Her journey has led to both painful and revelatory experiences—with new relatives and existing ones, especially her 31-year-old son, Alek Marfisi. He disagrees with Ms. Jacobsen’s idea that her African ancestry changes her identity from what it has always been, a white woman.
Along the way, Ms. Jacobsen acknowledges, she has stumbled. She pushed a new relative to take a DNA test, and then felt remorseful when it revealed a family secret. She bought an African head wrap and skirt and wore the ensemble to a local cultural event, intending to show affirmation and celebration of her paternal ancestry, she said. She was taken aback when her son and some of her new relatives criticized her choice.

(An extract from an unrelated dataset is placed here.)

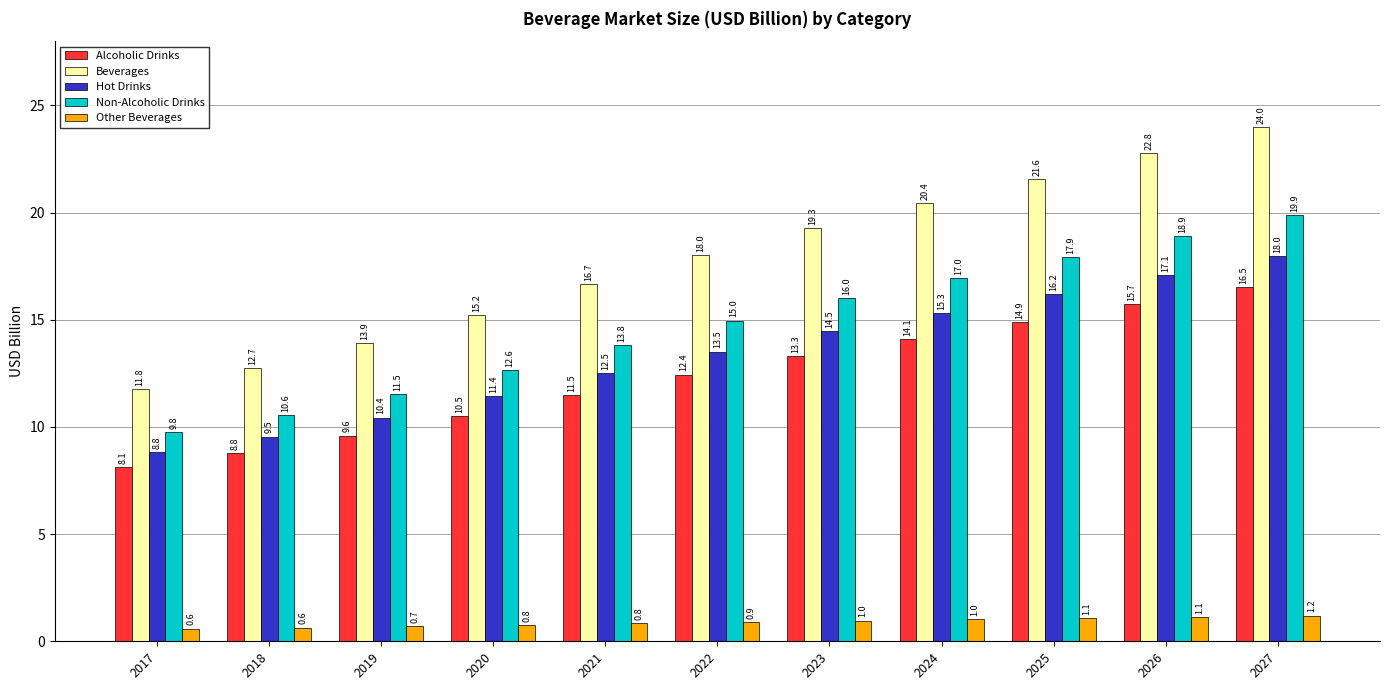

Which series has the largest range (max minus min)?

Beverages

“Race is not biology or genetics, it is your experience in this world,” Mr. Marfisi says he told his mother. “She has had no experience as someone who is black.”
Ms. Jacobsen said she feels the DNA results matter, not just her life story, which in fundamental ways was incomplete. “In my heart, I feel a connection.”
The growing popularity of consumer DNA tests has allowed millions of people to trace their ancestry and learn more about family history. It has also prompted difficult questions about one of the nation’s most fraught issues—racial identity.
Ms. Jacobsen took her first consumer DNA test in 2016. When the test revealed 22% African ancestry, it appeared to confirm a story she was told, once, when she was 16 years old.